**WORK TASK:** Look through the listing below and report the lines that have the word "Hotels" in them.

*** EXTRACTED INFORMATION

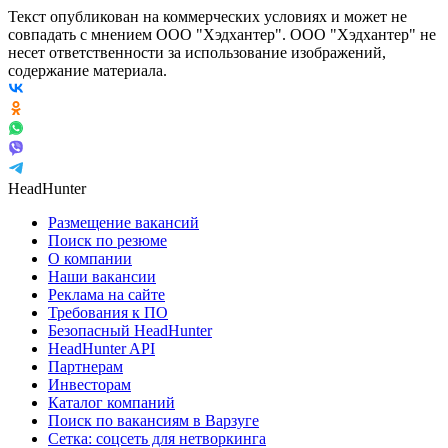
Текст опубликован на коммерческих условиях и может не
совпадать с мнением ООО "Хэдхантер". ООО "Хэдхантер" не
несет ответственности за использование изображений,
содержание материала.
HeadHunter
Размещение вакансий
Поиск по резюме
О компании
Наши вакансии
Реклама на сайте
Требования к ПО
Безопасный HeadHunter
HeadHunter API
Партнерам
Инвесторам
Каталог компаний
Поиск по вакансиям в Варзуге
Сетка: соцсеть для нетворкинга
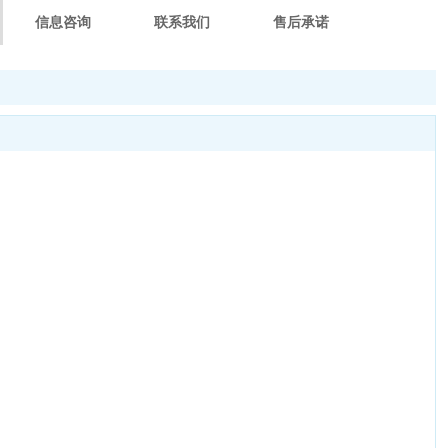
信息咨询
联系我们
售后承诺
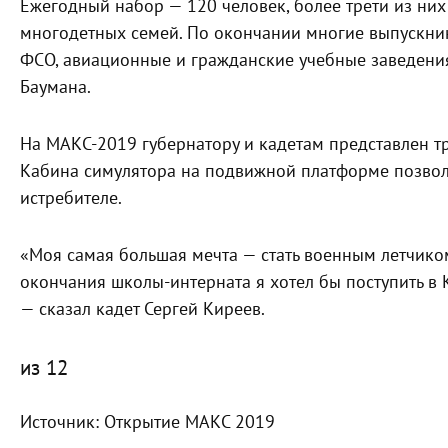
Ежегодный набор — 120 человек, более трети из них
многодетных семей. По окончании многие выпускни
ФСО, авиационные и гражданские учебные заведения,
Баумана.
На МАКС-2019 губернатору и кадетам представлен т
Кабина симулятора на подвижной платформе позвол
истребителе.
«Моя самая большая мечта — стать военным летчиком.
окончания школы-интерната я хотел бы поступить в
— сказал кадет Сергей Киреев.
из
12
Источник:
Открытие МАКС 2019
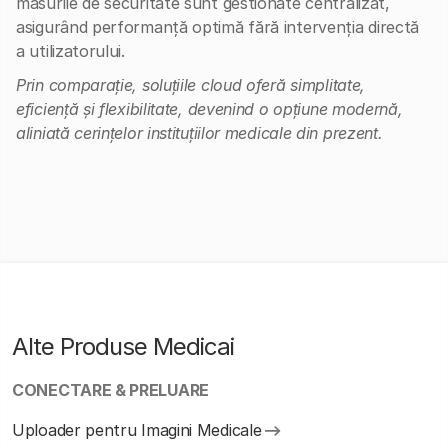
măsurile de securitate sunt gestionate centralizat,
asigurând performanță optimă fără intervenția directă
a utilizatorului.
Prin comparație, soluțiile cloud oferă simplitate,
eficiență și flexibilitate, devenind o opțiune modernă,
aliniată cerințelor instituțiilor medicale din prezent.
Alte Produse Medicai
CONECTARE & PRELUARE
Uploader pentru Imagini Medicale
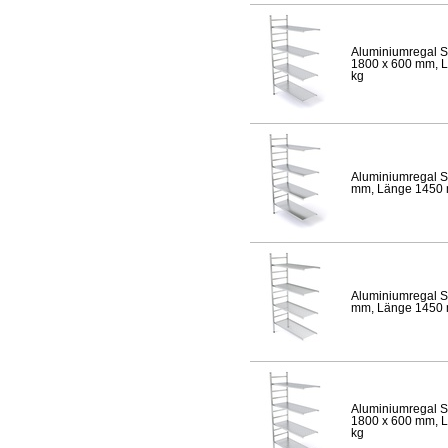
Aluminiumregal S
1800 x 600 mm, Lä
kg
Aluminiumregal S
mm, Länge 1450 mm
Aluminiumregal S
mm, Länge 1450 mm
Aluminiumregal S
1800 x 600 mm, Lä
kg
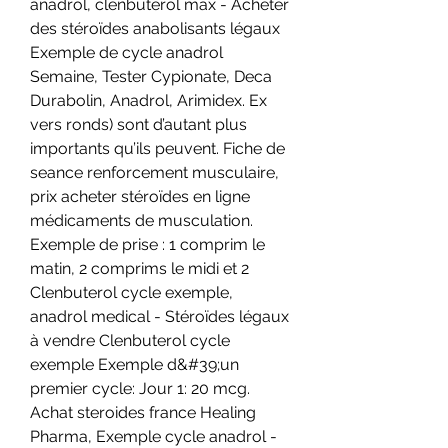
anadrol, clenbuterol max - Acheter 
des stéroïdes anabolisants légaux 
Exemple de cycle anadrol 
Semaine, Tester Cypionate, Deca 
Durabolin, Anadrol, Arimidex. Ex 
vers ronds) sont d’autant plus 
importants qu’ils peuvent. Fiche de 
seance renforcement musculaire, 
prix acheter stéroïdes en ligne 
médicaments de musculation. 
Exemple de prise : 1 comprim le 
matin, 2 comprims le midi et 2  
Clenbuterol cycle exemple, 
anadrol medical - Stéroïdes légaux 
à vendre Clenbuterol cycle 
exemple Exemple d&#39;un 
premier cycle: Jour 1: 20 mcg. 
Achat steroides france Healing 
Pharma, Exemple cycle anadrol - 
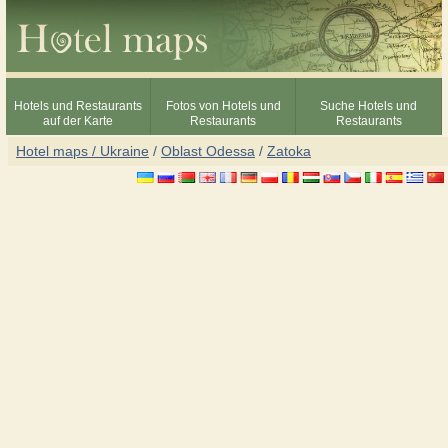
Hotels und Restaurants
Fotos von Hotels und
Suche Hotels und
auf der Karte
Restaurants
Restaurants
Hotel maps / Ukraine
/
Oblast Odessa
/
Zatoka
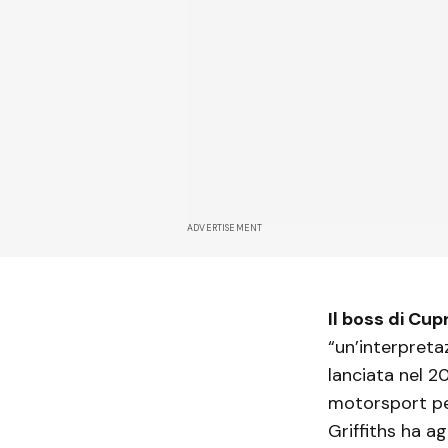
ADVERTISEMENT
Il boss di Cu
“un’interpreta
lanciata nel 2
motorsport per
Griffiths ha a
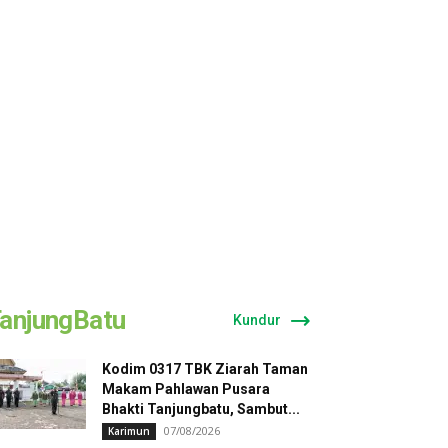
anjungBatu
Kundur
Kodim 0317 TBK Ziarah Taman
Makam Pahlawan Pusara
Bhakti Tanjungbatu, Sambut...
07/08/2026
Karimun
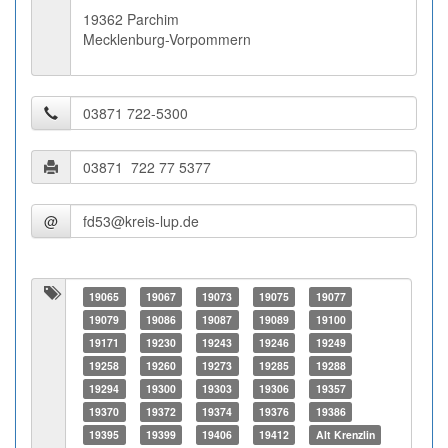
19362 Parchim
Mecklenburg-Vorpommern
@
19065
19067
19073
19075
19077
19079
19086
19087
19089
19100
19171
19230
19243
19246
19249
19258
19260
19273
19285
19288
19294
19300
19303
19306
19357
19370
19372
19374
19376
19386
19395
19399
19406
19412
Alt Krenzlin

******
*** EXTRACTED INFORMATION

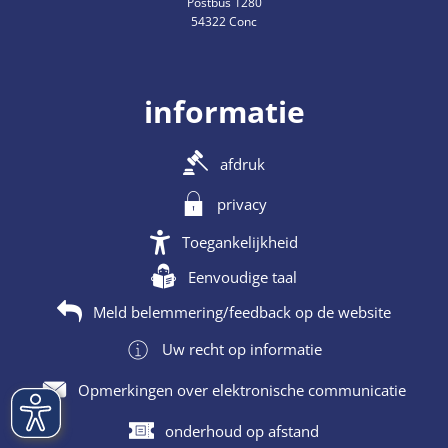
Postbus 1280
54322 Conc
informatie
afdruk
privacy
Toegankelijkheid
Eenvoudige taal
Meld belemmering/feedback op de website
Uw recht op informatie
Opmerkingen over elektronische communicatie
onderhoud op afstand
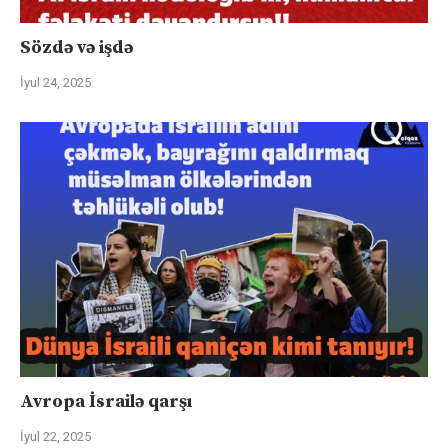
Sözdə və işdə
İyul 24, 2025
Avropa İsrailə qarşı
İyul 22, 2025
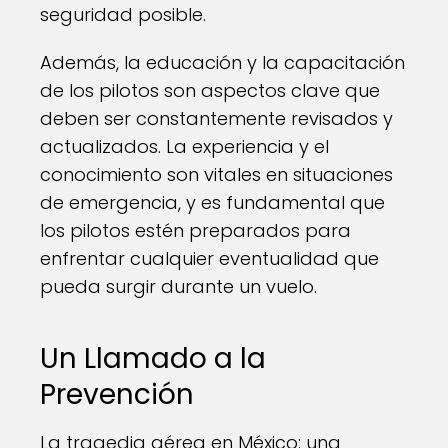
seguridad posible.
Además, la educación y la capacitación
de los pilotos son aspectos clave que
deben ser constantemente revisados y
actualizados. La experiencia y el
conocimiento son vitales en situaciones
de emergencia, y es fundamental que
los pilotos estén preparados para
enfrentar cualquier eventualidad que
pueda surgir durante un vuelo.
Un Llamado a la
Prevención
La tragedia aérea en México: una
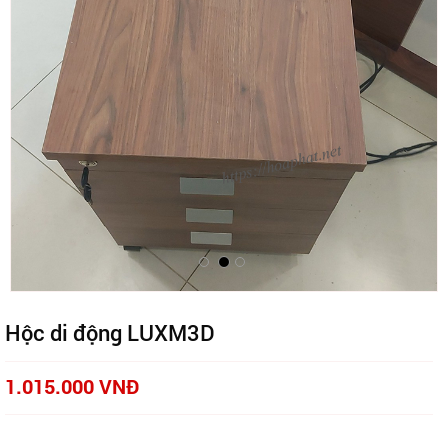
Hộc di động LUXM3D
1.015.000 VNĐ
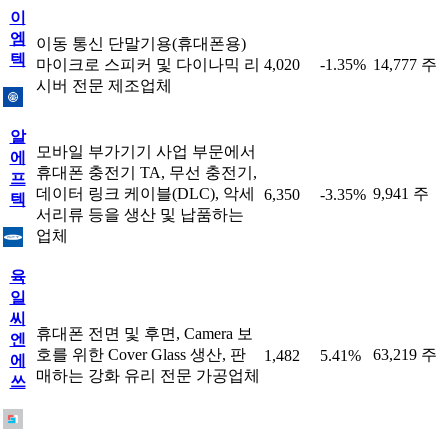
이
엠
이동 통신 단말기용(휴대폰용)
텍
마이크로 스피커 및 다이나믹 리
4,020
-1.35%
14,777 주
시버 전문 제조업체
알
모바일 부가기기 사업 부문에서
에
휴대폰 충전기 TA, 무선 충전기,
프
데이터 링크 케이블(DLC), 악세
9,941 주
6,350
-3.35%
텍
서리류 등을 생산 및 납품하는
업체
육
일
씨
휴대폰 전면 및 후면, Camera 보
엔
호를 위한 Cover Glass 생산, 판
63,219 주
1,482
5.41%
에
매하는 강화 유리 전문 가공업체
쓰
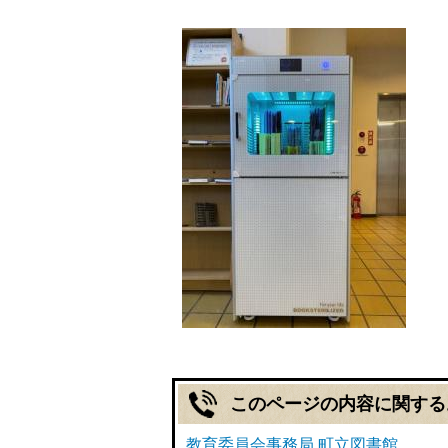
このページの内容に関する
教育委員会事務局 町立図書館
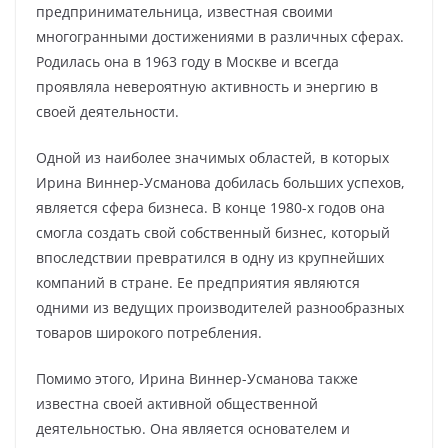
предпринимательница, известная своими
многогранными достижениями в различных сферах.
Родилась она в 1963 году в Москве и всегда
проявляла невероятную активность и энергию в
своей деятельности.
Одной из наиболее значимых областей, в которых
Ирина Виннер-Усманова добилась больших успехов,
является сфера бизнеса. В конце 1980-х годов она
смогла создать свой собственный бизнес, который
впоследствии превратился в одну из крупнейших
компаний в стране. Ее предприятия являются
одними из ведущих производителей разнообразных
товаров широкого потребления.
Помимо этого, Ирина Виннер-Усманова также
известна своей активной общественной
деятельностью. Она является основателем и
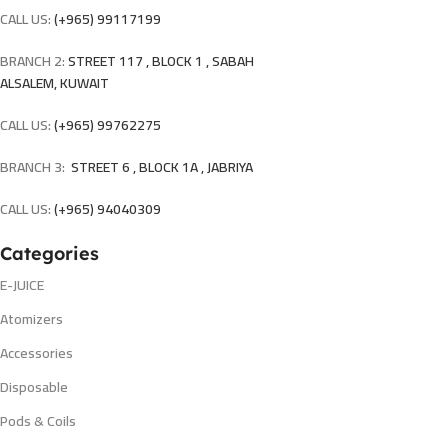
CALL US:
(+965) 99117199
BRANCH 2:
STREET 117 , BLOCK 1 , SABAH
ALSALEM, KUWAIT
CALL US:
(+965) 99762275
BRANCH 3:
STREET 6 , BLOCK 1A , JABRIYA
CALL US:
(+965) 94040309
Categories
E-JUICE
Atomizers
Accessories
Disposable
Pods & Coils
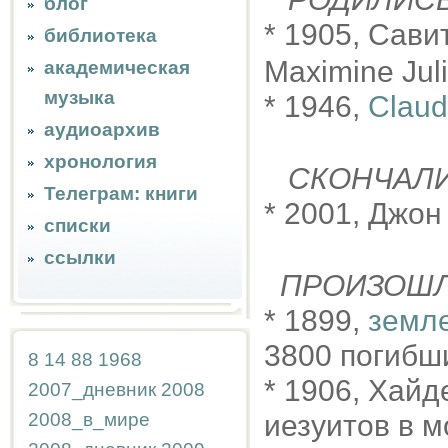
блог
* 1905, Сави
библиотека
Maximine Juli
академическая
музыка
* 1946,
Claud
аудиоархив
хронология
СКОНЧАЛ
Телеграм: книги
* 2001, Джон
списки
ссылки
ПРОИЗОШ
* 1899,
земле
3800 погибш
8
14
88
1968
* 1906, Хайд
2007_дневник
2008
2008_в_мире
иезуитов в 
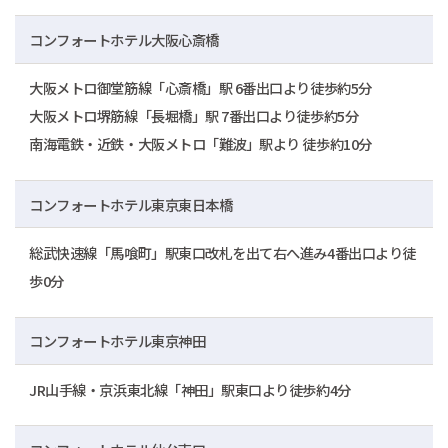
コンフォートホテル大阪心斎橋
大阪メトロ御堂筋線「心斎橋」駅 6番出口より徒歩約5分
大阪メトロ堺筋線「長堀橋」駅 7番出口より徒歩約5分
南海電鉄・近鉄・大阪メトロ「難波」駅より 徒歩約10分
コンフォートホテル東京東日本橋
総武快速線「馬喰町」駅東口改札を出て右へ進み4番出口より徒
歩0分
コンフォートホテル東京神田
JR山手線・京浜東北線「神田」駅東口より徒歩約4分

******

**THE COMPLETED TASK:**
Hotels und Restaurants
Fotos von Hotels und
Suche Hotels und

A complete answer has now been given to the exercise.